ROME — Ertharin Cousin, U.S. Representative to the United Nations agencies for Food and Agriculture, has been named executive director of the United Nations World Food Programme (W.F.P.). Ms. Cousin will assume the post at the head of the world’s largest humanitarian agency later this year.

“Leading W.F.P. is a great honor and a critical link to the world’s most vulnerable,” said Josette Sheeran, W.F.P.’s current executive director. “I offer every support to Ertharin Cousin and wish her the greatest success at this critical time for the world’s most vulnerable nations and people.”

Secretary of Agriculture Tom Vilsack added, “Ambassador Cousin is uniquely qualified to assume this prominent position. She has served as the U.S. Representative to the U.N. Agencies for Food and Agriculture in Rome for more than two years, helping to carry out President Obama’s global food security policy and other matters related to the production of food and agriculture. We greatly appreciate Ambassador Cousin’s support in fulfilling the United States strategic objectives with F.A.O. We know she will bring the same level of dedication to her new role.

“The W.F.P. is an important organization to the United States and a significant partner of U.S.D.A. in fighting hunger around the world. In fact, W.F.P. is the single largest implementer of U.S.D.A.’s McGovern-Dole International Food for Education and Child Nutrition Program and U.S.D.A.’s Local and Regional Pilot Procurement Program. For instance, in Bangladesh, 350,000 children in more than 1,800 schools are being fed by W.F.P. with help from the McGovern-Dole Program.

“Having worked closely with Ambassador Cousin on significant global issues over the past few years, I am confident the W.F.P. will thrive under her leadership.

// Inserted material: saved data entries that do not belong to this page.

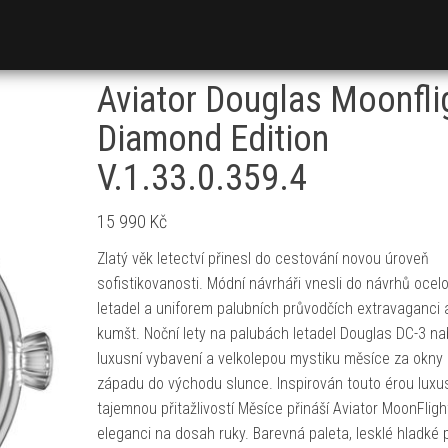
Aviator Douglas Moonfli
Diamond Edition
V.1.33.0.359.4
15 990
Kč
Zlatý věk letectví přinesl do cestování novou úroveň
sofistikovanosti. Módní návrháři vnesli do návrhů ocel
letadel a uniforem palubních průvodčích extravaganci 
kumšt. Noční lety na palubách letadel Douglas DC-3 na
luxusní vybavení a velkolepou mystiku měsíce za okny
západu do východu slunce. Inspirován touto érou luxu
tajemnou přitažlivostí Měsíce přináší Aviator MoonFligh
eleganci na dosah ruky. Barevná paleta, lesklé hladké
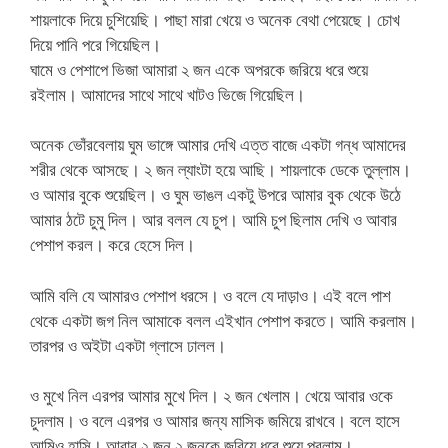
শায়লাকে দিয়ে চুশিয়েছি। পাছা মারা খেয়ে ও অনেক বেথা পেয়েছে। চোখ
দিয়ে পানি পরে গিয়েছিল।
ঘামে ও পেশাপে ভিজা আমারা ২ জন একে অপরকে জরিয়ে ধরে শুয়ে
রইলাম। আমাদের সাথে সাথে খাটও ভিজে গিয়েছিল।
অনেক ভোঁরবেলায় ঘুম ভাঙ্গে আমার দেখি এত্ত বাজে একটা গন্ধ আমাদের
শরীর থেকে আসছে। ২ জন ল্যাংটা হয়ে আছি। শায়লাকে ডেকে তুল্লাম।
ও আমার বুকে শুয়েছিল। ও ঘুম ভাঙল একটু উপরে আমার বুক থেকে উঠে
আমার ঠটে চুমু দিল। আর বলল যে চুপ। আমি চুপ ছিলাম দেখি ও আবার
পেশাপ করল। করে হেসে দিল।
আমি বলি যে আমারও পেশাপ ধরসে। ও বলে যে দাড়াও। এই বলে পাশ
থেকে একটা জগ নিল আমাকে বলল এইখান পেশাপ করতে। আমি করলাম।
তারপর ও অইটা একটা গ্লাসে ঢালল।
ও মুখে নিল এরপর আমার মুখে দিল। ২ জন খেলাম। খেয়ে আবার ওকে
চুদলাম। ও বলে এরপর ও আমার জন্য মাসিক জমিয়ে রাখবে। বলে হাসে
আমিও হাসি। আবার ২ জন ২ জনকে জরিয়ে ধরে শুয়ে পরলাম।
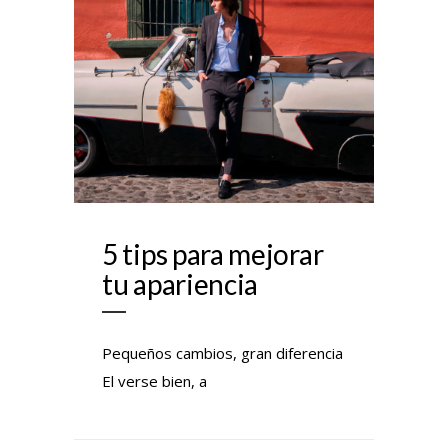
5 tips para mejorar
tu apariencia
Pequeños cambios, gran diferencia
El verse bien, a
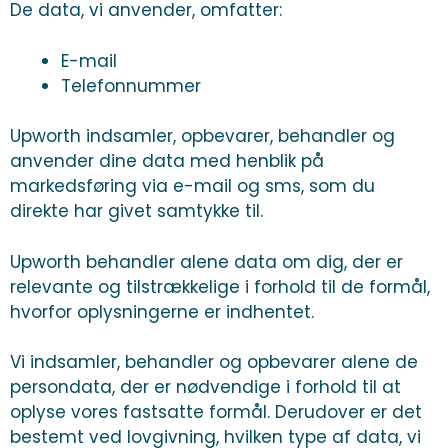
De data, vi anvender, omfatter:
E-mail
Telefonnummer
Upworth indsamler, opbevarer, behandler og
anvender dine data med henblik på
markedsføring via e-mail og sms, som du
direkte har givet samtykke til.
Upworth behandler alene data om dig, der er
relevante og tilstrækkelige i forhold til de formål,
hvorfor oplysningerne er indhentet.
Vi indsamler, behandler og opbevarer alene de
persondata, der er nødvendige i forhold til at
oplyse vores fastsatte formål. Derudover er det
bestemt ved lovgivning, hvilken type af data, vi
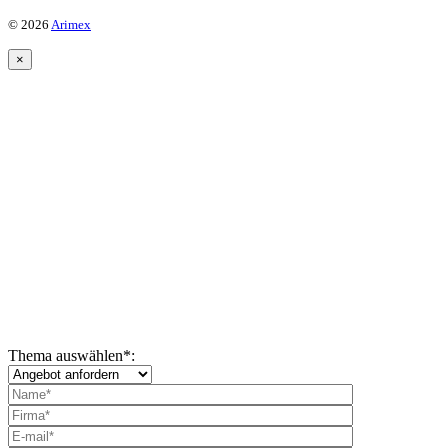
© 2026
Arimex
×
Thema auswählen
*
:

I wish her all the best.”

Prior to her role as U.S. Ambassador to the United Nations, Ms. Cousin worked in a variety of public and private sector positions, specializing in the food industry and related charities from the late 1990s on.
She received a bachelor’s degree from the University of Illinois at Chicago in 1979 and a J.D. degree from the University of Georgia School of Law in 1982. At the latter, she studied international law under former U.S. Secretary of State Dean Rusk.

Ms. Cousin is expected to assume her new role as executive director of the W.F.P. when Ms. Sheeran’s term ends in April. Earlier this month, Ms. Sheeran announced she will move to the World Economic Forum in Geneva where she will be the new vice-chairman at the world’s leading platform for engaging corporate and government leaders in solutions to global social, economic and humanitarian challenges.